### Records for the task
========================
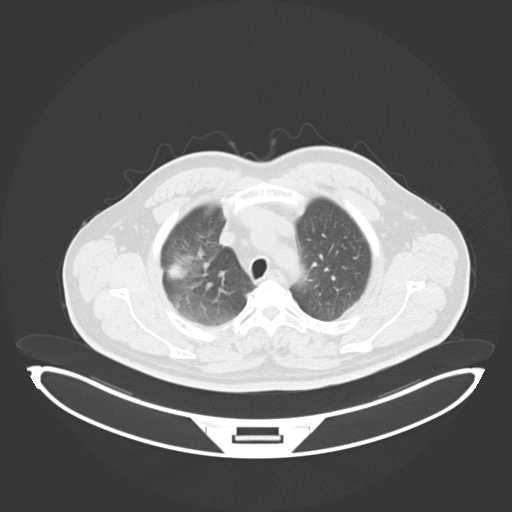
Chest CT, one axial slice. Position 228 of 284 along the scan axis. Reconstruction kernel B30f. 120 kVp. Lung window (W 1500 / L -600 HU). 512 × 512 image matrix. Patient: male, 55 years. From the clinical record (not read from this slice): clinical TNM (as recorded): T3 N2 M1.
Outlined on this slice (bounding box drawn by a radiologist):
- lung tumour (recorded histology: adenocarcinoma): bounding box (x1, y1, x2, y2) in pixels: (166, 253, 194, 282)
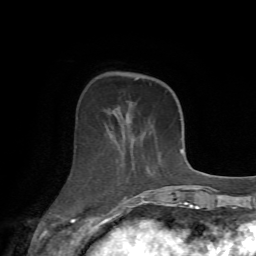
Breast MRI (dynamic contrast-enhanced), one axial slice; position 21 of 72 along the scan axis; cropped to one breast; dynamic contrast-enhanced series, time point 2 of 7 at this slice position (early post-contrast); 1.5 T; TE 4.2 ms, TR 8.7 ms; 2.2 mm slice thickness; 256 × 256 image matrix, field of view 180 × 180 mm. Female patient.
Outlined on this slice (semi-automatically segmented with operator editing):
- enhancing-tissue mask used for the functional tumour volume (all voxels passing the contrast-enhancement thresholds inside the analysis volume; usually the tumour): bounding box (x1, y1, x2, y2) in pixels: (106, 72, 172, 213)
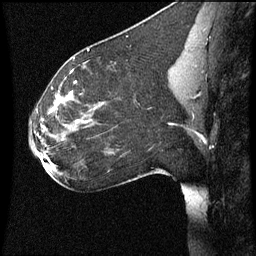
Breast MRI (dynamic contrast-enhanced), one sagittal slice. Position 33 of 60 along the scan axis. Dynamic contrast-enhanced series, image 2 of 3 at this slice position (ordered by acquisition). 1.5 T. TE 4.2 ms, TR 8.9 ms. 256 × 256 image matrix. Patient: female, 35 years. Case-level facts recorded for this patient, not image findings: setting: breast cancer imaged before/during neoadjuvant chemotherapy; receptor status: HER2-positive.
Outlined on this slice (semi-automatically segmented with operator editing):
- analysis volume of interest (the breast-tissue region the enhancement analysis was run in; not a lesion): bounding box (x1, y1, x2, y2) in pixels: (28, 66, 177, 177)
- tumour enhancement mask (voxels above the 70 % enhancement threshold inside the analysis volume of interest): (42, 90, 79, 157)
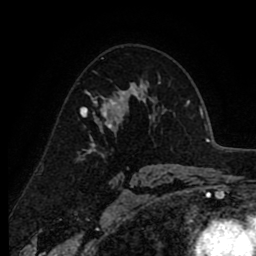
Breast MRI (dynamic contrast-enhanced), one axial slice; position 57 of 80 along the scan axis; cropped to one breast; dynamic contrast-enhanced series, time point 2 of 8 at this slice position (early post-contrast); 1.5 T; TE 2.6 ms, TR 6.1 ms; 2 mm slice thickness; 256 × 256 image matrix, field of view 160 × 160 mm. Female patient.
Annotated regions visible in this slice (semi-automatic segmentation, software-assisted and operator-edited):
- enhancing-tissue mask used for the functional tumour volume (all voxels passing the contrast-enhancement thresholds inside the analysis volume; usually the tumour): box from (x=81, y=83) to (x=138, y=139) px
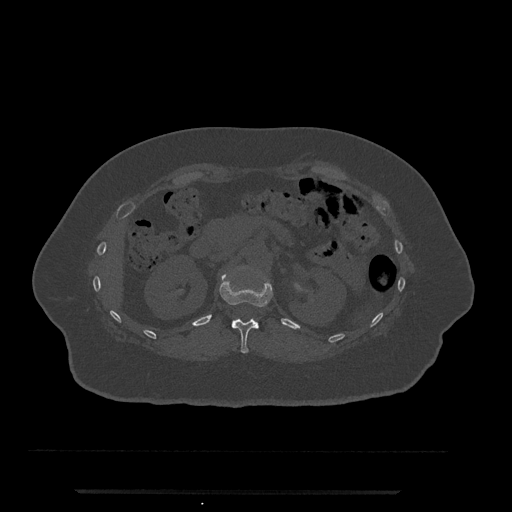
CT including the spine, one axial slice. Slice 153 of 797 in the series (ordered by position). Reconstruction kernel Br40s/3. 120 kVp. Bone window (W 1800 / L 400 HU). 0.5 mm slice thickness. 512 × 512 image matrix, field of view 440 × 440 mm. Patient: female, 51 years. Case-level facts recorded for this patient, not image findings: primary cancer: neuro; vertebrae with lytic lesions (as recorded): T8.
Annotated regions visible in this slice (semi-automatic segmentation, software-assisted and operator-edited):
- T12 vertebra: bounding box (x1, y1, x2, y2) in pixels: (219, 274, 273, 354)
========================
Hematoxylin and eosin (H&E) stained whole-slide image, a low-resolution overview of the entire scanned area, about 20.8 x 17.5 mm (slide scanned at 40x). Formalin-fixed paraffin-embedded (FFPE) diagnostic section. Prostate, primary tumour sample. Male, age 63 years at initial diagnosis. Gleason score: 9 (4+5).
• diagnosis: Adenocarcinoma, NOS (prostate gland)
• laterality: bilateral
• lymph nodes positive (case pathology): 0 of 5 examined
========================
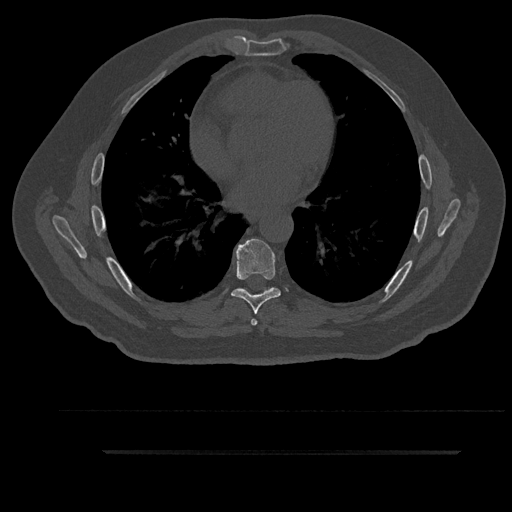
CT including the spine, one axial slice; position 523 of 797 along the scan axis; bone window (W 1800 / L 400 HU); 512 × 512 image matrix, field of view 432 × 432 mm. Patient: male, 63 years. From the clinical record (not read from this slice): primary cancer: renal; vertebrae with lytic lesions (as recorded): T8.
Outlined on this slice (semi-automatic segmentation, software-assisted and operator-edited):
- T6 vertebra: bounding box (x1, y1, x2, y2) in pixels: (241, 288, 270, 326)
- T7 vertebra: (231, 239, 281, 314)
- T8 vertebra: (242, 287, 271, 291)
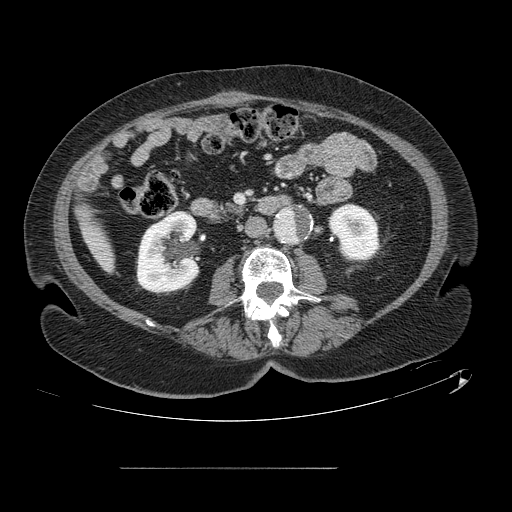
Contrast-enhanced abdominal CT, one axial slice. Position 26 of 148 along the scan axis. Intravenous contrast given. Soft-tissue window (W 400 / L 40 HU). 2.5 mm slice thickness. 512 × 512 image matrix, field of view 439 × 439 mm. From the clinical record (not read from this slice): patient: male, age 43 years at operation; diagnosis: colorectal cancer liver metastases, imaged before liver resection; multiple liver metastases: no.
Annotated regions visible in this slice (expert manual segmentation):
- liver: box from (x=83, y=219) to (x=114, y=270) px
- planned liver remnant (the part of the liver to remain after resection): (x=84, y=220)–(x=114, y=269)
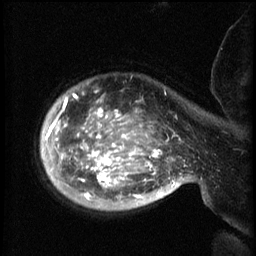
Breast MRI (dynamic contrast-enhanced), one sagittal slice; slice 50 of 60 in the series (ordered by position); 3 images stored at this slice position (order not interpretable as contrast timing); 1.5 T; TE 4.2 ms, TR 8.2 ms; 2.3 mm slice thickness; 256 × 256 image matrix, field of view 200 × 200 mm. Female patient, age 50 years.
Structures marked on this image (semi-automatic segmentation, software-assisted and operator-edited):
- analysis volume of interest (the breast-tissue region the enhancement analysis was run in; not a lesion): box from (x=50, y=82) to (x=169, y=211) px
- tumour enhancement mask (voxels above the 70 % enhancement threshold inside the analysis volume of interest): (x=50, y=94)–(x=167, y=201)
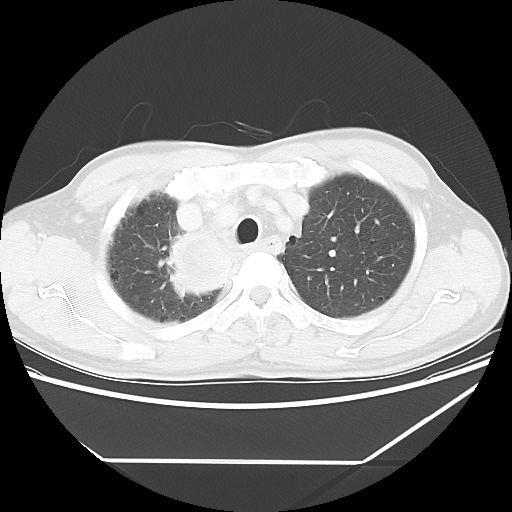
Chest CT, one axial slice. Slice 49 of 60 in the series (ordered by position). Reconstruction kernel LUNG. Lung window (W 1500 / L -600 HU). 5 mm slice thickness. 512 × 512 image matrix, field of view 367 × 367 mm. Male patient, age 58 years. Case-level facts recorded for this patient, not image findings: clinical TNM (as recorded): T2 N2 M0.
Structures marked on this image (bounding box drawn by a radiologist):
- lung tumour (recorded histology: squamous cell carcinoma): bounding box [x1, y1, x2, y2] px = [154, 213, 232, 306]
========================
All lines in the entries above that include "thresholds" should be found and copied.

- enhancing-tissue mask used for the functional tumour volume (all voxels passing the contrast-enhancement thresholds inside the analysis volume; usually the tumour): bounding box (x1, y1, x2, y2) in pixels: (106, 72, 172, 213)
- enhancing-tissue mask used for the functional tumour volume (all voxels passing the contrast-enhancement thresholds inside the analysis volume; usually the tumour): box from (x=81, y=83) to (x=138, y=139) px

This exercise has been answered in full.